* **Exercise details**
Could you rewrite the lines below as a Markdown table with the columns "Row" and "Line," numbering each row and leaving out blank lines and pictures?

* **Material provided**
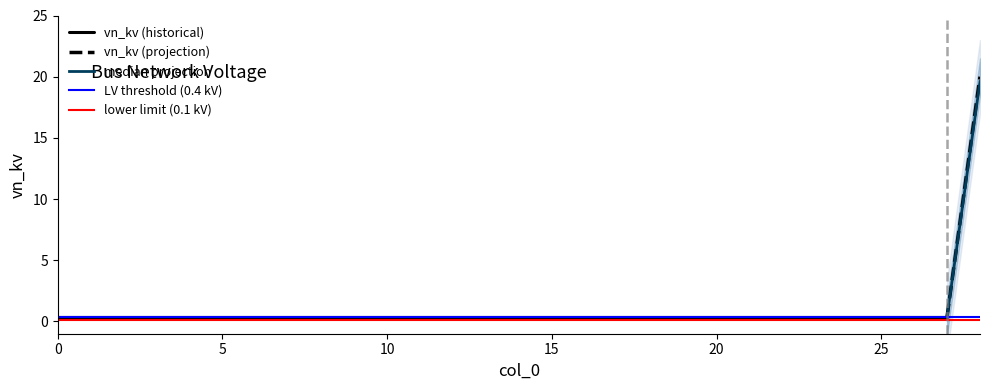

The chart shows a value of 0.4 at 21. True or false?

True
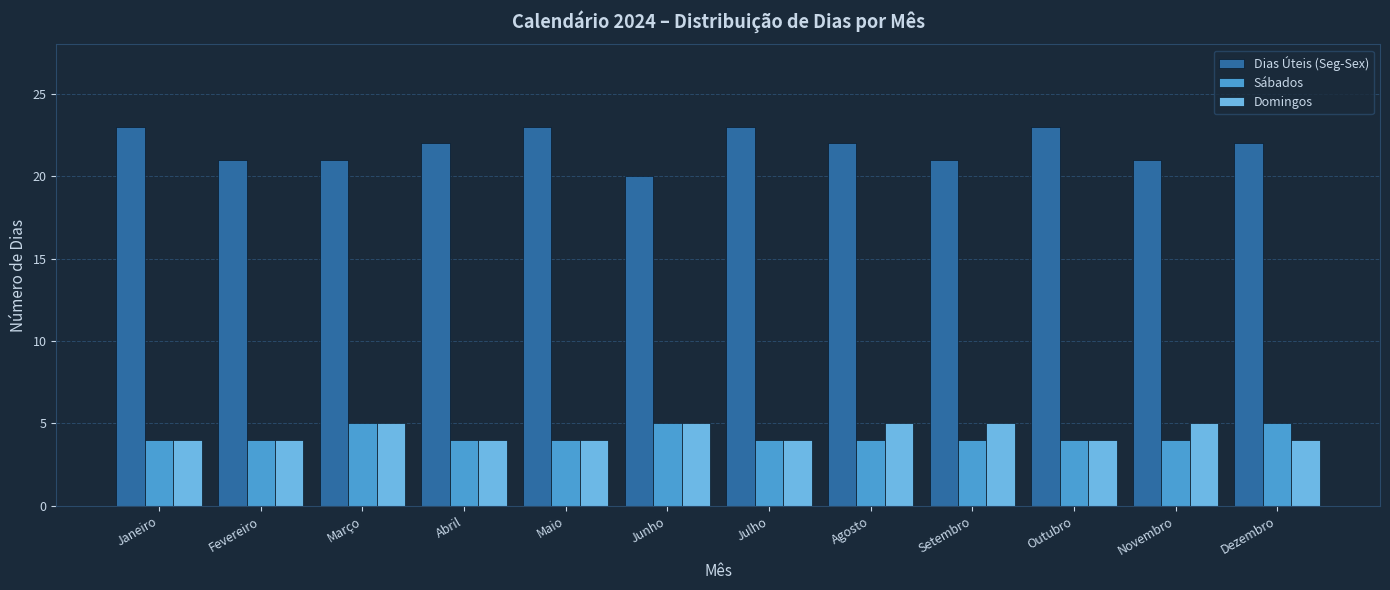

Rank the series at Agosto from highest to lowest value.

Dias Úteis (Seg-Sex), Domingos, Sábados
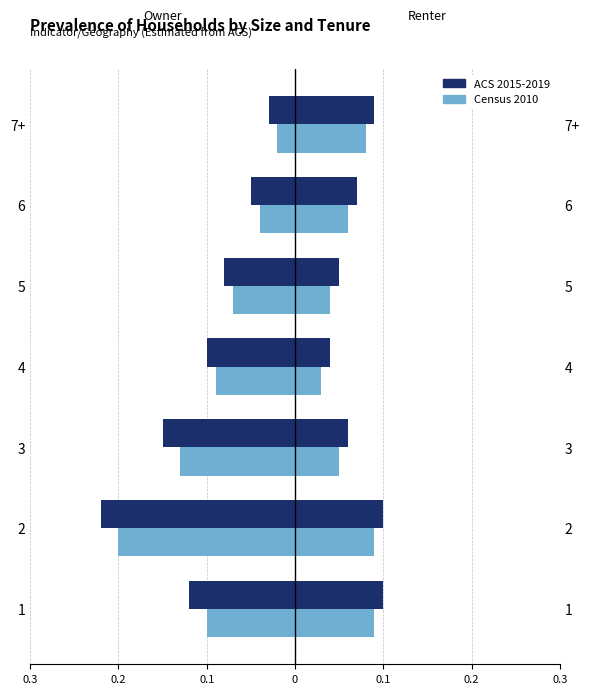

What is the value of the Census 2010 bar at the 5th from the left?

-0.1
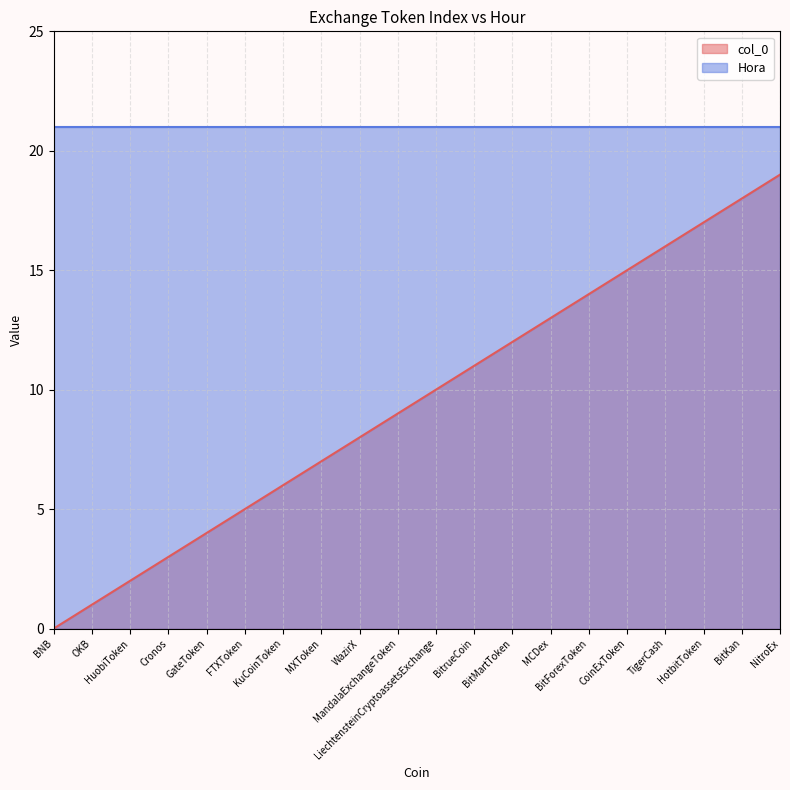

The chart shows a value of 4 at GateToken. True or false?

True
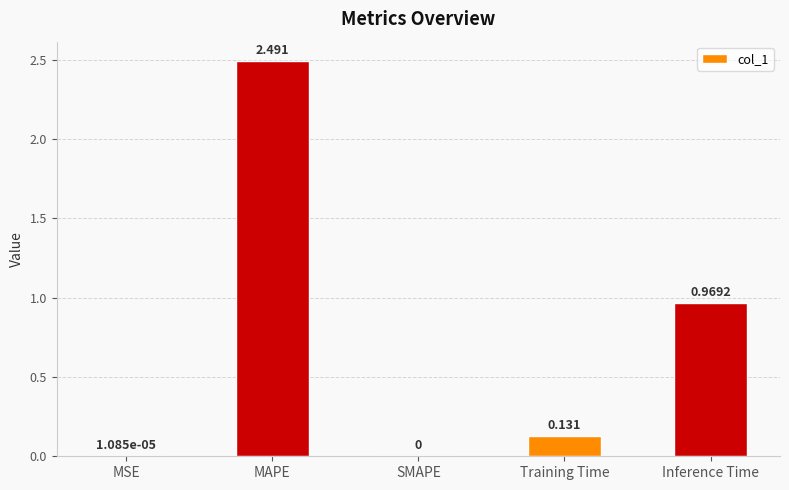

Where is the data nearest to the value 1?

Inference Time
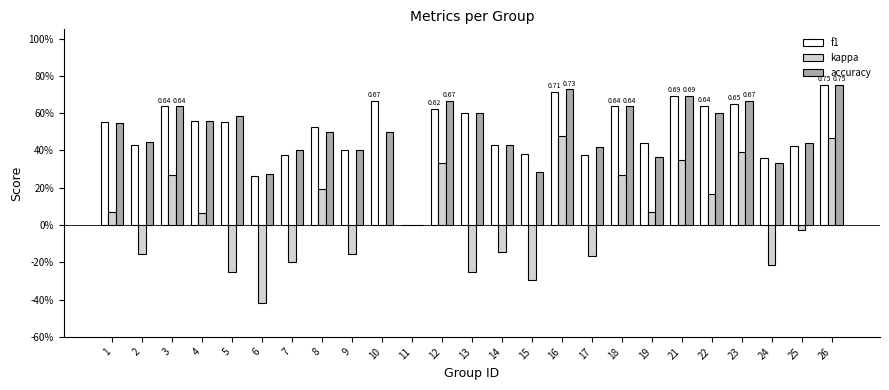

Which category has the lowest value in the accuracy series?

11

* **Solution**
| Row | Line |
|---|---|
| 1 | The chart shows a value of 0.4 at 21. True or false? |
| 2 | True |
| 3 | Rank the series at Agosto from highest to lowest value. |
| 4 | Dias Úteis (Seg-Sex), Domingos, Sábados |
| 5 | What is the value of the Census 2010 bar at the 5th from the left? |
| 6 | -0.1 |
| 7 | The chart shows a value of 4 at GateToken. True or false? |
| 8 | True |
| 9 | Where is the data nearest to the value 1? |
| 10 | Inference Time |
| 11 | Which category has the lowest value in the accuracy series? |
| 12 | 11 |